▶ **Exercise requirements**:
1/ Transcribe the stretch of the passage about narcissists from "The narcissist, however, does.  A" through "serves two purposes.".
2/ In the passage about narcissists, what does the narcissist do instead when unable to communicate their needs effectively?
(Text shown begins)
As I have discussed before, the narcissist is the lead in a play they have created.  They modify their environment and closely control who they allow into their lives so their false selves can be most effectively implemented in this representation of their lives.  The narcissist pretends to be all-knowing and superior, but this is an act to protect against their fragile senses of self.  They are prone to shame, and this leads to narcissistic injury.  The narcissist cannot quickly recover from perceived threats so they must avoid them at all costs.  For a non-narcissist, an unkind word can be hurtful but is something that can be recovered from easily in most situations.  A non-narcissist doesn’t believe their entire world is crumbling in front of them if someone thinks negatively of them. 

The narcissist, however, does.  A perceived attack triggers shame which the narcissist has no effective coping mechanisms to deal with.  As a result, their default is to use their many narcissistic punishment tactics to help manage the feelings of shame.  One of the punishments they may use is blocking your phone number or blocking you on social media.  This blocking by the narcissist serves two purposes.

First, when the narcissist blocks you, it is so they can regain control of a situation they feel they are losing control of.  If you are blocked, then they are actively controlling what information can get to them.  The more control they have over the information that they are presented with, the better they can protect against narcissistic injury. The narcissist is always on the defensive.  However, being on the defensive is exhausting and sometimes they need to shut someone out to take a break.   This act of blocking by the narcissist is very much about them and only focused on them and what they need.  The narcissist is unable to communicate their needs effectively through communication, so, instead, they shut down.
(Text shown ends)
(Stored data begins)
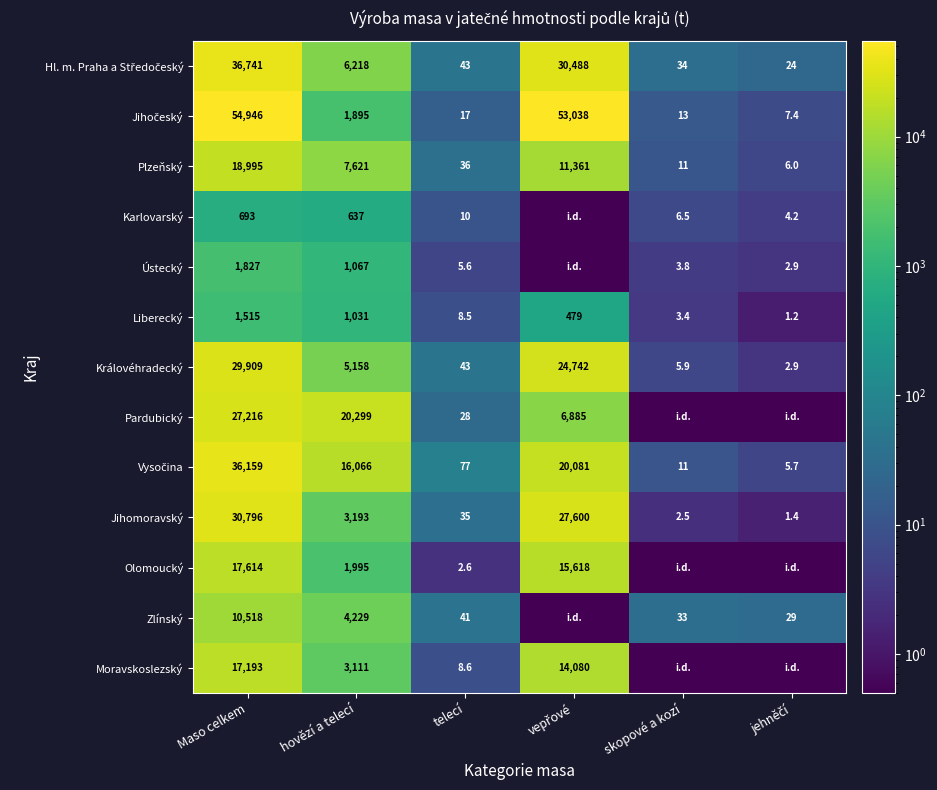

The Plzeňský series shows 11.0 at skopové a kozí. True or false?

True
(Stored data ends)
▶ **Set of answers**:
1/
The narcissist, however, does.  A perceived attack triggers shame which the narcissist has no effective coping mechanisms to deal with.  As a result, their default is to use their many narcissistic punishment tactics to help manage the feelings of shame.  One of the punishments they may use is blocking your phone number or blocking you on social media.  This blocking by the narcissist serves two purposes.

2/ They shut down.